* _Tasks to carry out_
a) Answer each question about the passage on New Year's Eve traditions around the world, one answer per line, marked to match.
(i) What color underwear do Bolivians wear for the New Year, and what is it meant to bring?
(ii) What do Greeks hang on their front doors, and what does it stand for?
(iii) How many grapes do many Spanish and Latin American people eat as the clock chimes midnight?
b) Write the next part of the passage on New Year's Eve traditions around the world, starting after its final sentence.

* Start Excerpted passage *

But I received a lovely New Year’s card from a friend which featured a list of New Year’s Eve traditions around the world, and it captivated me, so I will share some of these quirky and charming traditions with you.

Quite a few countries celebrate the New Year by wearing different colored underwear. Argentinians wear pink underwear to increase romance (and eat beans for prosperity?); Bolivians don yellow underwear to bring increased fortune and health; and Italians wear red underwear as they gather for a group kiss in St. Mark’s Square in Venice.

Many countries have traditional food or meals that they eat, or display for the New Year. Greeks hang onions on their front doors for rebirth; many Spanish and Latin American people eat 12 grapes as the clock chimes midnight; and in Norway there’s a layered cake called Krankeskeke made with marzipan and decorated with flags with a bottle of wine inside!

* End Excerpted passage *
* Start Extracted data *

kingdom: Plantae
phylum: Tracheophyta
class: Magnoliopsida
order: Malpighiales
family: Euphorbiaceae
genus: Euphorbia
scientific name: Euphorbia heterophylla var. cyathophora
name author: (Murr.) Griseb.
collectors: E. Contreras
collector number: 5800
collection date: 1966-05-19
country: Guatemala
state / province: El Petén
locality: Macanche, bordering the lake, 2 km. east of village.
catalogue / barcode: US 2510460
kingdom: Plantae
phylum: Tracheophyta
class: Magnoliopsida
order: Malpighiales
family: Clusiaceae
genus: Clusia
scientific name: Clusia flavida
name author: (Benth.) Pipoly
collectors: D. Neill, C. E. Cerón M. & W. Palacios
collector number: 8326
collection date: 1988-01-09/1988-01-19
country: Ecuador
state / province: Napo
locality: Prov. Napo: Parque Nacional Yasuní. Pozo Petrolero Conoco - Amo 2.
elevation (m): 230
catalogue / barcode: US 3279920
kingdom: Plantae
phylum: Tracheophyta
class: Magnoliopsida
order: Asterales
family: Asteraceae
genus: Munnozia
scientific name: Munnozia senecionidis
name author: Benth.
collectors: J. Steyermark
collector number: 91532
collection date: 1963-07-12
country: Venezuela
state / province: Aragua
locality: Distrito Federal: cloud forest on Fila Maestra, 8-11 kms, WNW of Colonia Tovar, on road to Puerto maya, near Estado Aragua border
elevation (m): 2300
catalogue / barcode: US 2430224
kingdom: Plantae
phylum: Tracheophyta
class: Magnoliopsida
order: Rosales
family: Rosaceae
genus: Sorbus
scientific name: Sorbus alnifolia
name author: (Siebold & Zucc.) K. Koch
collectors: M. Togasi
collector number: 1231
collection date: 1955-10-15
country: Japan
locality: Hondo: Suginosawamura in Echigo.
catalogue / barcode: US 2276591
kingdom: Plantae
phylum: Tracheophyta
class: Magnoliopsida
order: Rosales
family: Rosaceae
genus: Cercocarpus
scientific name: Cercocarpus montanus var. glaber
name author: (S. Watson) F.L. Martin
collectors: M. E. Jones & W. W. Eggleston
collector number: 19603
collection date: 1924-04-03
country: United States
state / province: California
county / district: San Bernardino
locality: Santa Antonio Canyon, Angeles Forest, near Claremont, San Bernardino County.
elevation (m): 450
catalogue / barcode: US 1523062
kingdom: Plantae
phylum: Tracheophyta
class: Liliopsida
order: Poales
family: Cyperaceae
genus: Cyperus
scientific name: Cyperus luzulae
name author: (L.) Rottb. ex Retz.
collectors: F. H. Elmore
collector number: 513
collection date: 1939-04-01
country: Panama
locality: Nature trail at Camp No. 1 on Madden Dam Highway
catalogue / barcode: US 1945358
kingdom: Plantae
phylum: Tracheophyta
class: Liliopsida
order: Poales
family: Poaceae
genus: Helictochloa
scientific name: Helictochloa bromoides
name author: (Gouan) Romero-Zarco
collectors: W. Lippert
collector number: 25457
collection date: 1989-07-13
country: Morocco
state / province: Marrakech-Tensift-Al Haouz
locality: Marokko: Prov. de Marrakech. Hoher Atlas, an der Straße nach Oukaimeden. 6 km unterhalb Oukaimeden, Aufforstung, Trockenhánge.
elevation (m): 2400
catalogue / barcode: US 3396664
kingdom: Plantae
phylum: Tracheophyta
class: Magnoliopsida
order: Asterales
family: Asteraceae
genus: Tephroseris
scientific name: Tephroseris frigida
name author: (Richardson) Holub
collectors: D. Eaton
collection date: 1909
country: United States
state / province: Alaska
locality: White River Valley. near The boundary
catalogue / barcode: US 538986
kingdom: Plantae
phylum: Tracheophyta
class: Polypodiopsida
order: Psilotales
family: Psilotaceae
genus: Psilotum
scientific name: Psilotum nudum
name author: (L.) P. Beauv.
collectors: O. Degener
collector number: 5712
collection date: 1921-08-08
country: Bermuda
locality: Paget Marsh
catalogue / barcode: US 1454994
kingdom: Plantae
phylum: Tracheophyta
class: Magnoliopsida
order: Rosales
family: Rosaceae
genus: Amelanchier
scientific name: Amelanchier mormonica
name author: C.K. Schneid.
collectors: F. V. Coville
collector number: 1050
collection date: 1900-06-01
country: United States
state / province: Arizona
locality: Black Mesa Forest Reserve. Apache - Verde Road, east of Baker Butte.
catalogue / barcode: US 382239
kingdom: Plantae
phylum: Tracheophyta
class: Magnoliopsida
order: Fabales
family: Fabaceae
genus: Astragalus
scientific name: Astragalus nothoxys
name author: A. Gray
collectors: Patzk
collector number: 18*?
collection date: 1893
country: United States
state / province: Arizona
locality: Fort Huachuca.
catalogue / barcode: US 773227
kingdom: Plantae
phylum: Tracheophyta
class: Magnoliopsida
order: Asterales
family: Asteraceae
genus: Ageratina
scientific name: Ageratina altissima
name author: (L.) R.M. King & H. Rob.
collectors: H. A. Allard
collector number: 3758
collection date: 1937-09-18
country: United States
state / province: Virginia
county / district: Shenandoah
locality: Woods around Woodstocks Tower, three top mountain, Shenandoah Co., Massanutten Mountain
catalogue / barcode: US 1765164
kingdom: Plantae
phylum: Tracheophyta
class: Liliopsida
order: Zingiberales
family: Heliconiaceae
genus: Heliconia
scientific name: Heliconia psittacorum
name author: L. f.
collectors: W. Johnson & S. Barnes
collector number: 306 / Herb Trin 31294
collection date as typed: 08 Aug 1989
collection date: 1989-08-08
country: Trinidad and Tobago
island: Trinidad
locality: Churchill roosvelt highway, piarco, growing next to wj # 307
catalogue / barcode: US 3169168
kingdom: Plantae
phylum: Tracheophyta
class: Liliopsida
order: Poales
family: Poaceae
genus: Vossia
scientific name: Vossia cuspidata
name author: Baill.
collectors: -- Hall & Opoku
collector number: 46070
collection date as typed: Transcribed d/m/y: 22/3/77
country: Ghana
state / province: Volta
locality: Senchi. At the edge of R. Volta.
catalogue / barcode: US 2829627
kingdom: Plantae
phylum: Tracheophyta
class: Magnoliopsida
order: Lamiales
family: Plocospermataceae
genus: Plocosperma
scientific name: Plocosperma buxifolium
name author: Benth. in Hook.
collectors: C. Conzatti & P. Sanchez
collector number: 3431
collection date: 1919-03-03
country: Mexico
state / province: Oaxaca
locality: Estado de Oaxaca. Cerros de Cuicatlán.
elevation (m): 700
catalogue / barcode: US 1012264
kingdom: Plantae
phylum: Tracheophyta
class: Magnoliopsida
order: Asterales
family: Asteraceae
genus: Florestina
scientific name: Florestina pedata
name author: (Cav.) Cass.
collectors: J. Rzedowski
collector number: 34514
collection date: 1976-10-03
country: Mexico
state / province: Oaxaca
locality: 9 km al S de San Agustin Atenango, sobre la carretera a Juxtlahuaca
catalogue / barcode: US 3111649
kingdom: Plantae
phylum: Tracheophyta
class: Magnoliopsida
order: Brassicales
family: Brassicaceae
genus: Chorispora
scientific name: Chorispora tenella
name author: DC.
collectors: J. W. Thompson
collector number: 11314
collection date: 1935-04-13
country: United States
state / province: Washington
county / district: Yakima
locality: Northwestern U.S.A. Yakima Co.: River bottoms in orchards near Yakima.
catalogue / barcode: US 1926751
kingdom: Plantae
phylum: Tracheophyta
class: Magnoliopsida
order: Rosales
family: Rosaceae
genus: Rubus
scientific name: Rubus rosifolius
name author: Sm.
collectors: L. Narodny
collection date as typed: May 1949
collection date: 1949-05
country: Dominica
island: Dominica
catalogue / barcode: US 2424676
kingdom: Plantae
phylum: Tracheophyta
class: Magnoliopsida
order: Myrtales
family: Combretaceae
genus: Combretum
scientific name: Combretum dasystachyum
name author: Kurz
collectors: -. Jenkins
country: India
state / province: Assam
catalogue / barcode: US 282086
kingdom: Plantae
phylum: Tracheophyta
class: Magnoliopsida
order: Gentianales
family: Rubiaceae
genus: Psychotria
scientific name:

* End Extracted data *

* _The replies_
a)
(i) Yellow, to bring increased fortune and health.
(ii) Onions, for rebirth.
(iii) 12.

b)
Other traditions are unique (and even out there). In Siberia a log is plunged into the frozen river so that over zealous revelers will have something to hold on to if they fall in. Puerto Ricans are said to ride the waves and in Denmark they smash plates. In Iceland cows are said to gain the ability to talk and the dead rise from graves.

And in a true out with the old and in with the new spirit, South Africans through out their old appliances.

So, happy New Year however you celebrate!